Turnitin.com restored

Teachers encouraged to use program to detect cheating

Aidan Backus, Online Editor

According to Turnitin, this article has a 1% rate of plagiarism, and if you try to copy parts of it and use it in your own paper, your teacher will be the first to know.

Turnitin is an online service that checks students’ submissions against a database of papers, articles, and writings by previous users as well as those found on the rest of the Internet. If it finds evidence that the submission contains passages that are not original work, it highlights them, as well as notifying the student and teacher.

Many teachers consider this tool invaluable because while teachers are able to recognize a student’s “voice,” or style of writing, not all plagiarism is that blatant. While a three percent rate of plagiarism is usually not a cause for alarm, a 30 percent rate is a red flag that the student didn’t write the paper.

Historically, Bear Creek has used Turnitin to ensure the integrity of senior projects and English papers. Last semester, it appeared that the $5,000 per year service would be allowed to expire, and while cheaper options exist, Turnitin is the most effective and most user-friendly.

“I don’t think enough of the staff uses it,” English department head Twilla Cancilla said. “It needs to become part of the school culture [to justify the cost].”

However, at the request of the school’s English teachers, Principal Bill Atterberry renewed the service, provided that it would be used in two papers per semester in English classes and utilized in other disciplines.

While many non-English teachers have yet to require papers to be submitted to Turnitin, they are only too happy to jump on the bandwagon.

“All research papers should use Turnitin.com,” chemistry teacher Steve Meredith said. “It is the wave of the future, and I should join that wave.”

“Would I be interested in using Turnitin? Absolutely,” European History teacher Jason Johnson said. “I would support whatever is good for students and staff,” Johnson currently does not use Turnitin.com but notes that about one in five papers he receives are cited incorrectly.

Simply making errors in MLA formatting is one thing, but breaches of academic integrity are a serious matter, preventing the cheating student from learning the material they are studying, and undermining the worth of grades of students who worked fairly. Just about everyone in the student body is guilty: Turnitin claims that while 96 percent of students cheat or subvert instruction, only 59 percent consider themselves cheaters, and only 25 percent consider themselves in the wrong.

“You think plagiarism is going to get you through college?” freshman Cat Anaya said. “You’re wrong!”

But Turnitin is all-seeing in the world of student papers, and once a user has submitted a paper, the site will know if they or another student attempts to “recycle” it later. Last fall, a student in a Delta College English class used a paper written and submitted by a former Bear Creek student for their AP English class.

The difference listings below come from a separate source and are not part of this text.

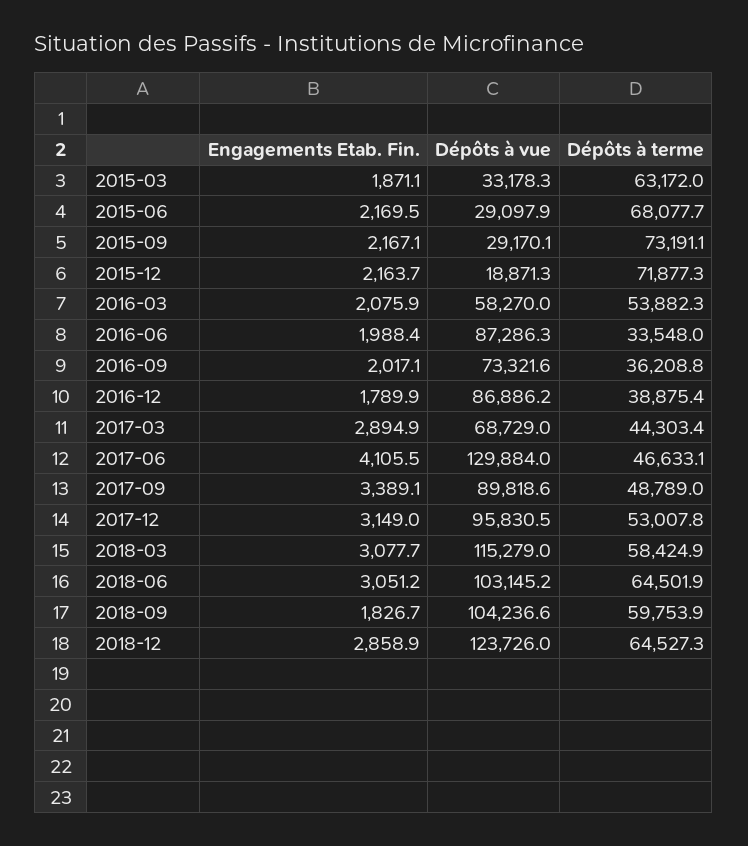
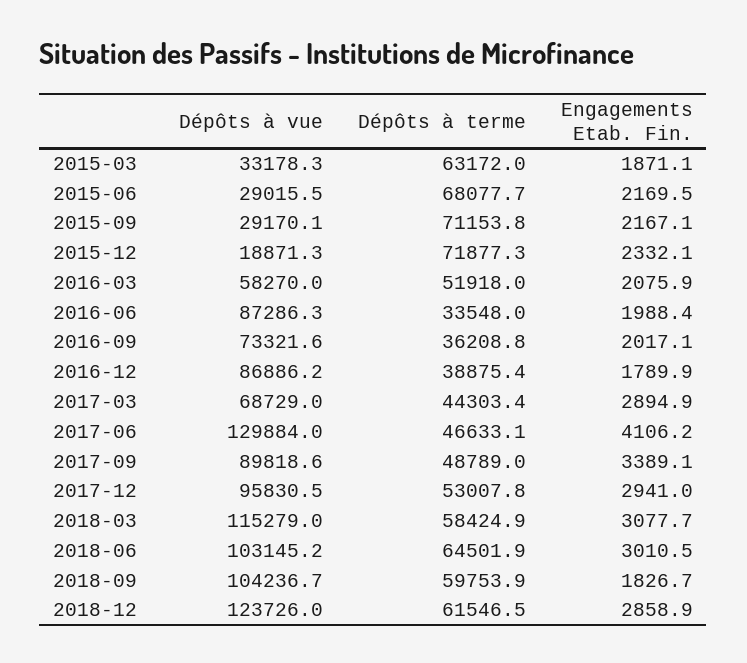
Dépôts à vue, 2015-06: 29097.9 -> 29015.5
Dépôts à terme, 2015-09: 73191.1 -> 71153.8
Engagements Etab. Fin., 2015-12: 2163.7 -> 2332.1
Dépôts à terme, 2016-03: 53882.3 -> 51918
Engagements Etab. Fin., 2017-06: 4105.5 -> 4106.2
Engagements Etab. Fin., 2017-12: 3149 -> 2941
Engagements Etab. Fin., 2018-06: 3051.2 -> 3010.5
Dépôts à vue, 2018-09: 104236.6 -> 104236.7
Dépôts à terme, 2018-12: 64527.3 -> 61546.5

Professor Sheli Ayers, the instructor for the course, was disappointed with her student, and said that while the vast majority of students are honest with their work, those who are not are a serious problem.

“The current prime ministers of Russia and Romania both plagiarized their doctoral theses,” Ayers said in an email. “Their fraudulent doctoral degrees helped them in their rise to power. Do we really want to live in that kind of society?”

Teachers also argue that Turnitin is valuable to instruction rather than simply a means to push troublemakers.

“What’s productive about Turnitin is that it allows students to see what they may have plagiarised by accident,” English teacher Laura Brooke said.

Plagiarism is indeed often accidental, the result of sloppy, late-night attempts at quoting (and subsequently failing to cite one’s sources).

Whether its benefits are accidental or intentional, the expanded use of Turnitin will stop more maliciously-minded students from outright undermining the educational system, and will prevent rushed students from citing their sources incorrectly.